◆ DATASET EXCERPT ◆

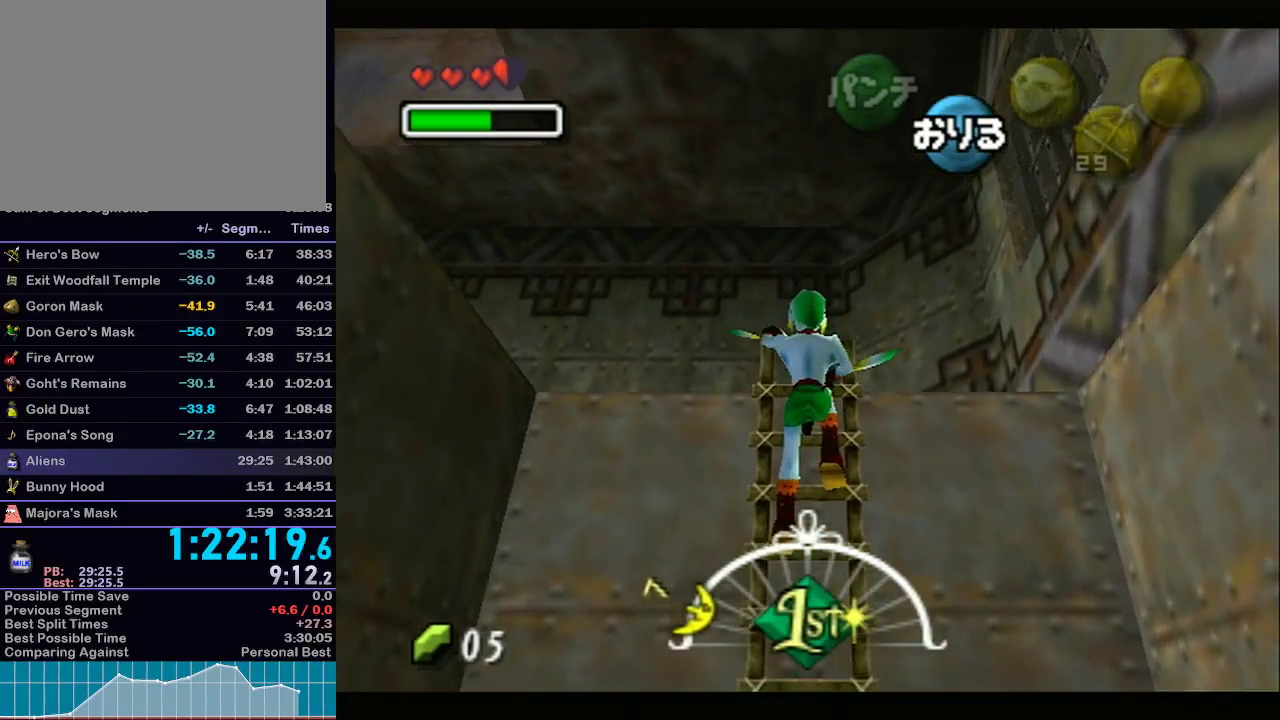
{"dt_ms": 500, "buttons": ["L1"], "left_stick": "up", "right_stick": "center", "events": []}
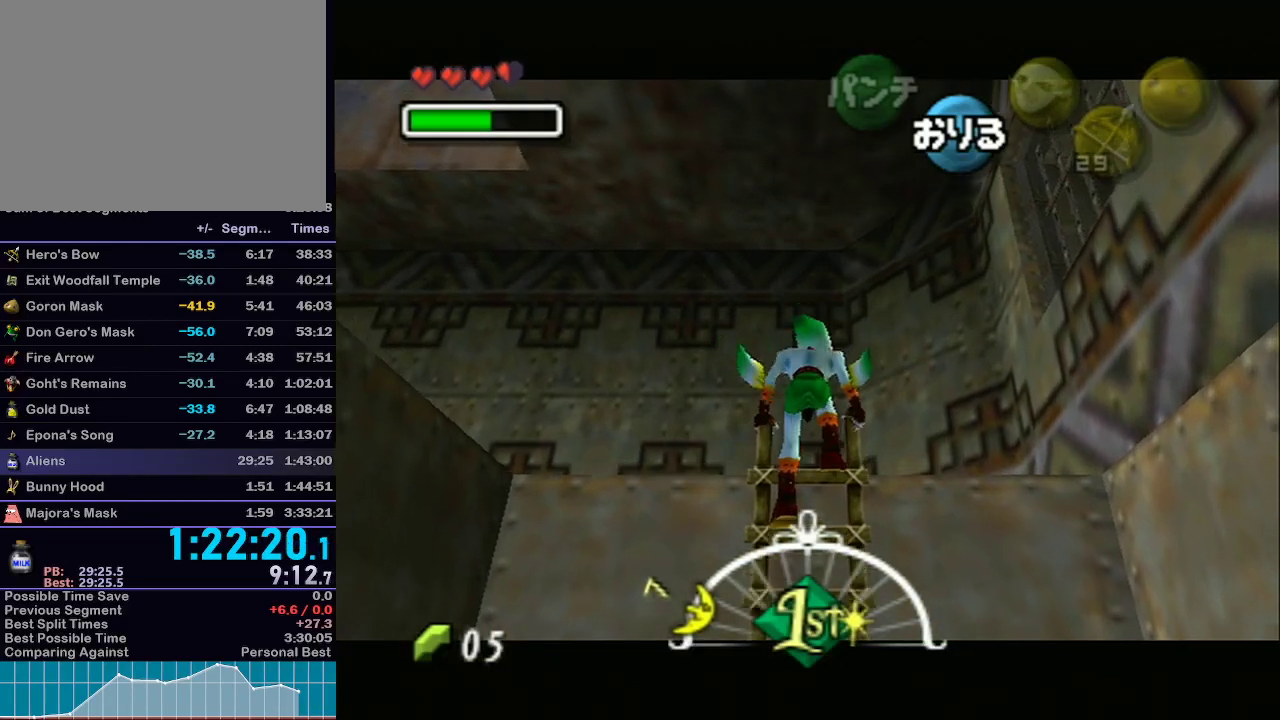
{"dt_ms": 500, "buttons": ["L1"], "left_stick": "up", "right_stick": "center", "events": []}
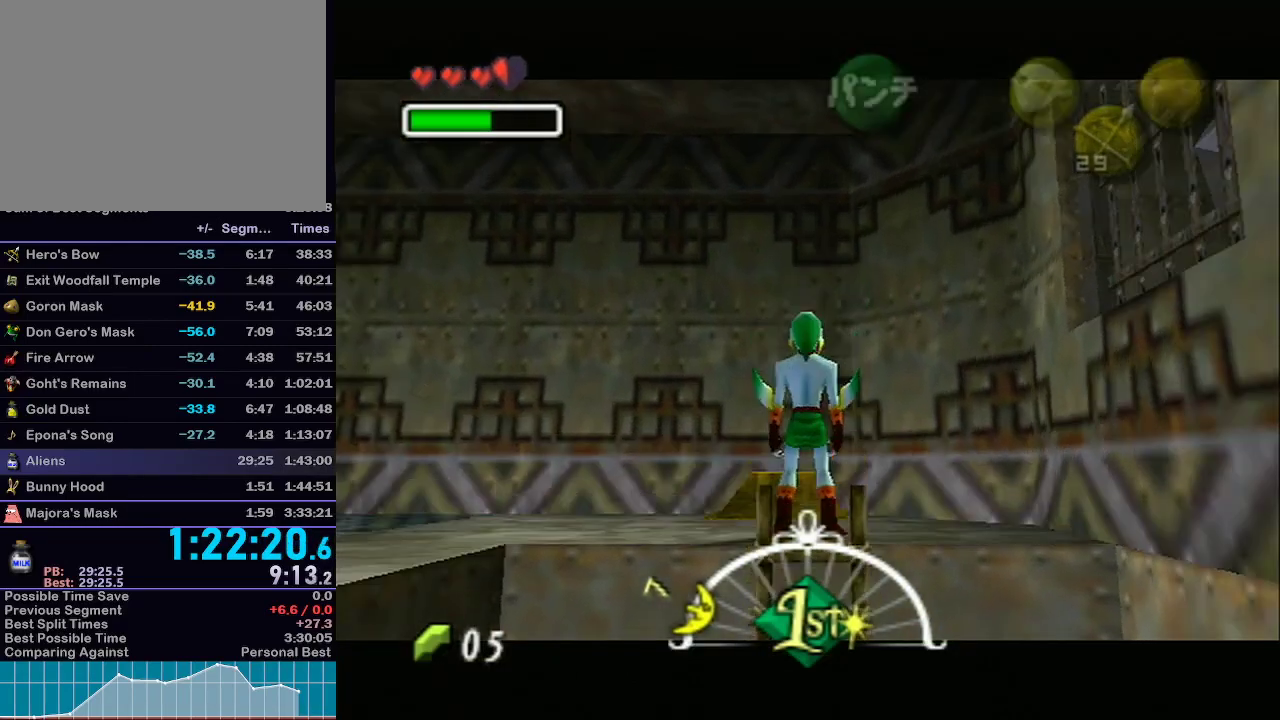
{"dt_ms": 500, "buttons": ["A", "L1"], "left_stick": "left", "right_stick": "center", "events": [[367, "A", "down"], [367, "left_stick", "left"]]}
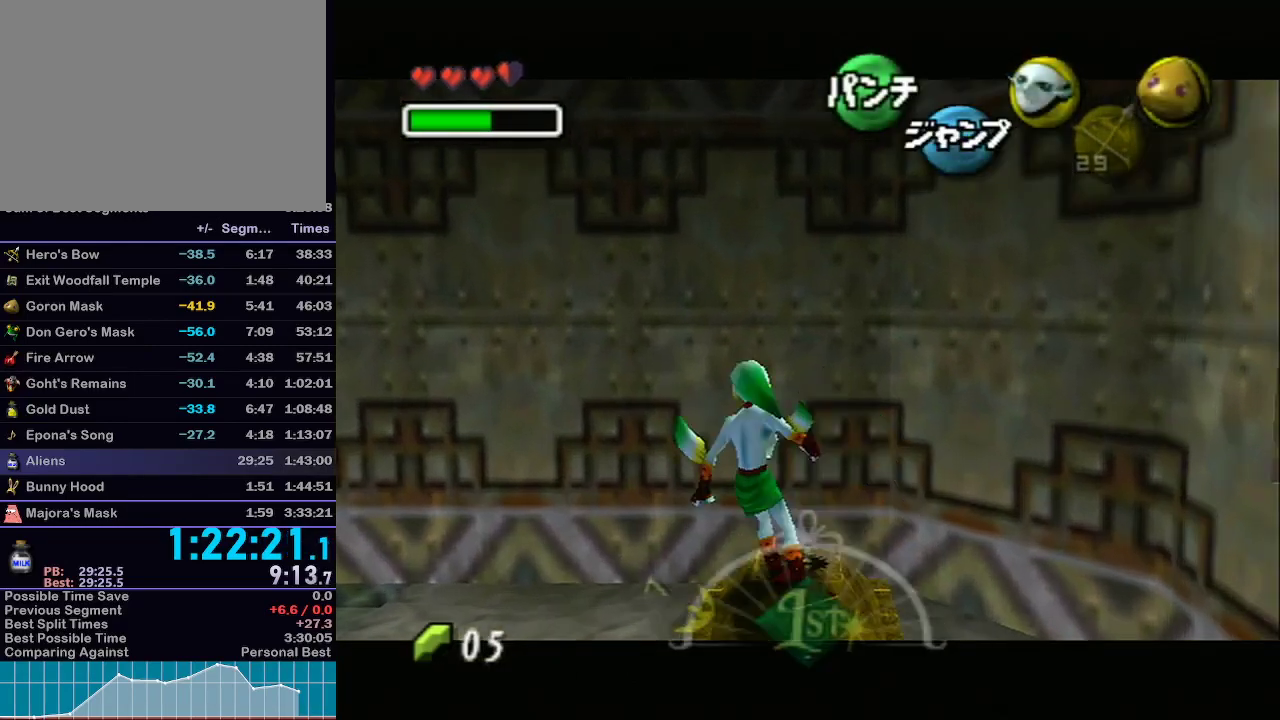
{"dt_ms": 500, "buttons": [], "left_stick": "center", "right_stick": "center", "events": [[367, "L1", "up"], [400, "A", "up"], [467, "left_stick", "center"]]}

◆ WHAT IS EXPECTED ◆
Could you output the listing word for word, omitting every picture?

◆ RESULT BELOW ◆
{"dt_ms": 500, "buttons": ["L1"], "left_stick": "up", "right_stick": "center", "events": []}
{"dt_ms": 500, "buttons": ["L1"], "left_stick": "up", "right_stick": "center", "events": []}
{"dt_ms": 500, "buttons": ["A", "L1"], "left_stick": "left", "right_stick": "center", "events": [[367, "A", "down"], [367, "left_stick", "left"]]}
{"dt_ms": 500, "buttons": [], "left_stick": "center", "right_stick": "center", "events": [[367, "L1", "up"], [400, "A", "up"], [467, "left_stick", "center"]]}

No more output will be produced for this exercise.